• The problem
Rewrite the records below as a numbered list with one line per item, omitting blank lines and leaving out the pictures.

• Given data
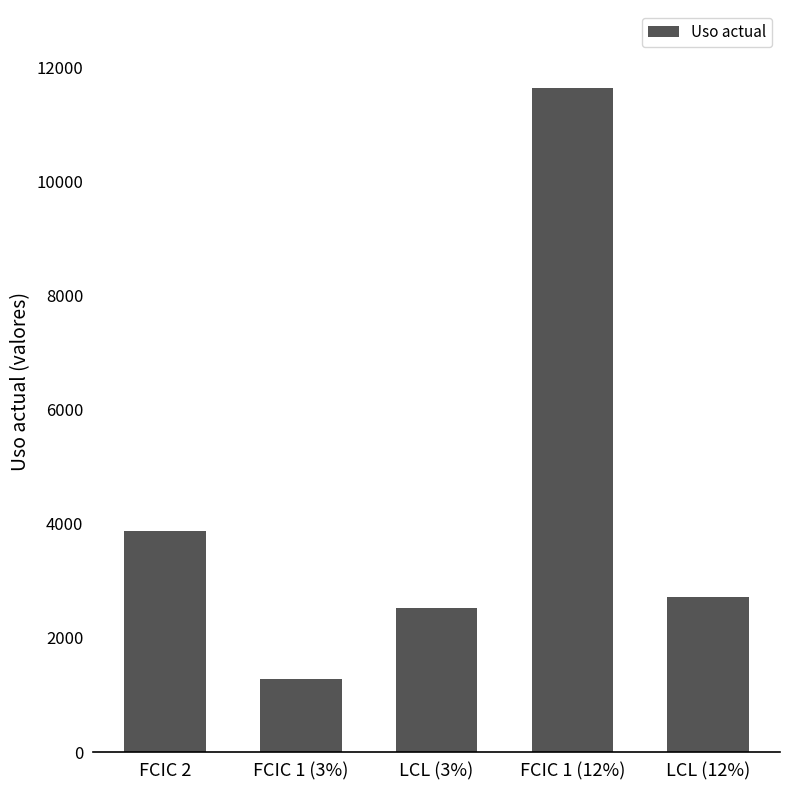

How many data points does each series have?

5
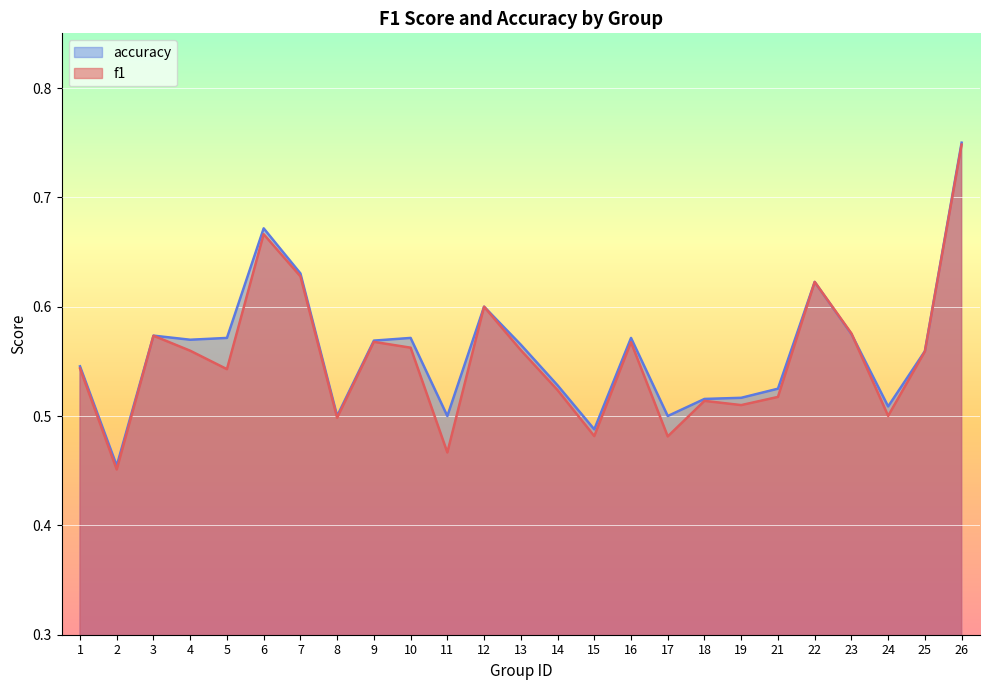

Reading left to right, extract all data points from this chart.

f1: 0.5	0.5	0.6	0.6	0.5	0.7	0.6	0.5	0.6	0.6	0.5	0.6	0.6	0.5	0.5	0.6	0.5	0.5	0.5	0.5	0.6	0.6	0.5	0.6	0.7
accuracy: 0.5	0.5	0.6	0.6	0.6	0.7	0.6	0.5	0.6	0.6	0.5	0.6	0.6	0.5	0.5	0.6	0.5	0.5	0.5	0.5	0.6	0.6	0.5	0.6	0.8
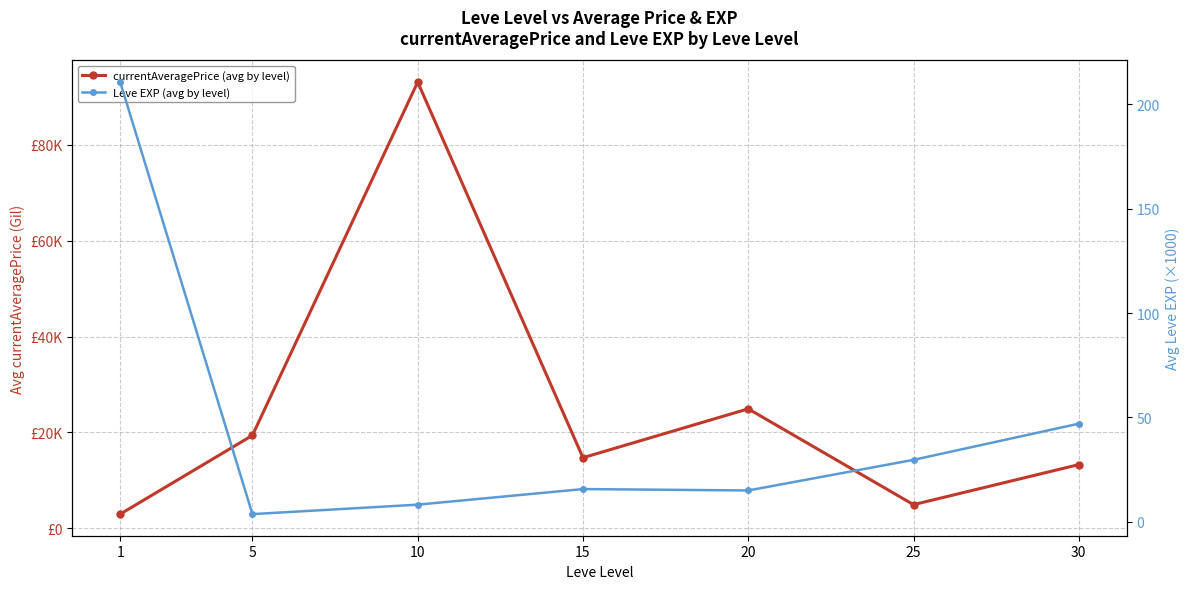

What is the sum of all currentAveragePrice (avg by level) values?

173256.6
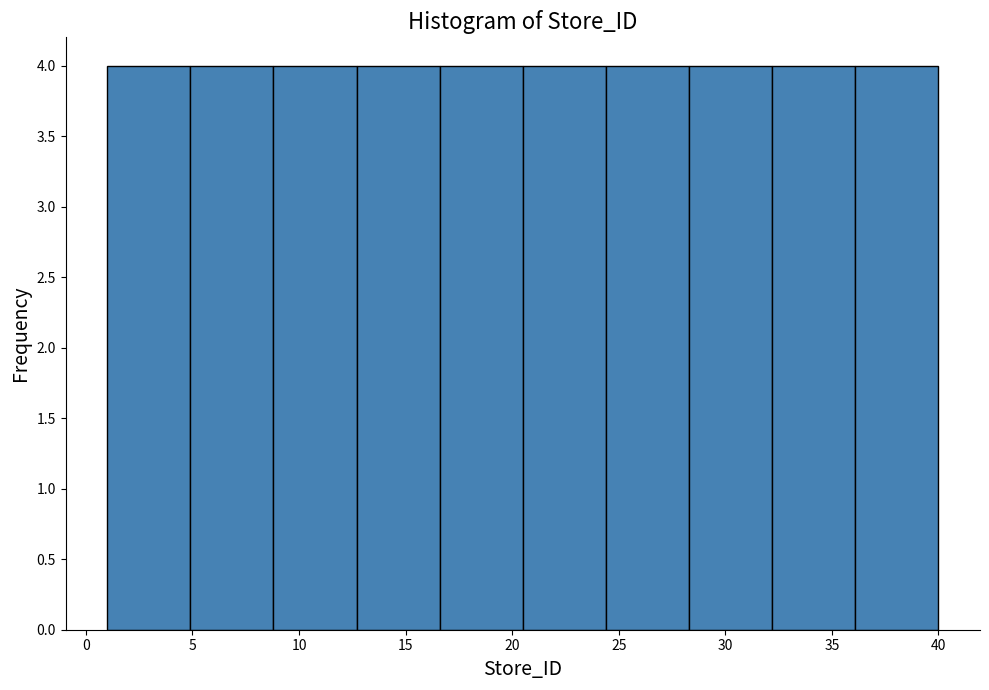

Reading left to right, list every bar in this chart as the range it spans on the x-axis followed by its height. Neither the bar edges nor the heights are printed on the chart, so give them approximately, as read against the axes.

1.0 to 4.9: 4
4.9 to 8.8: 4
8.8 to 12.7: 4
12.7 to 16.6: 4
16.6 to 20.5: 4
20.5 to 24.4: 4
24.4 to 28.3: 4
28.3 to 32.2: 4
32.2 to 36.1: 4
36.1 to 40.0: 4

• Completed task
1. How many data points does each series have?
2. 5
3. Reading left to right, extract all data points from this chart.
4. f1: 0.5	0.5	0.6	0.6	0.5	0.7	0.6	0.5	0.6	0.6	0.5	0.6	0.6	0.5	0.5	0.6	0.5	0.5	0.5	0.5	0.6	0.6	0.5	0.6	0.7
5. accuracy: 0.5	0.5	0.6	0.6	0.6	0.7	0.6	0.5	0.6	0.6	0.5	0.6	0.6	0.5	0.5	0.6	0.5	0.5	0.5	0.5	0.6	0.6	0.5	0.6	0.8
6. What is the sum of all currentAveragePrice (avg by level) values?
7. 173256.6
8. Reading left to right, list every bar in this chart as the range it spans on the x-axis followed by its height. Neither the bar edges nor the heights are printed on the chart, so give them approximately, as read against the axes.
9. 1.0 to 4.9: 4
10. 4.9 to 8.8: 4
11. 8.8 to 12.7: 4
12. 12.7 to 16.6: 4
13. 16.6 to 20.5: 4
14. 20.5 to 24.4: 4
15. 24.4 to 28.3: 4
16. 28.3 to 32.2: 4
17. 32.2 to 36.1: 4
18. 36.1 to 40.0: 4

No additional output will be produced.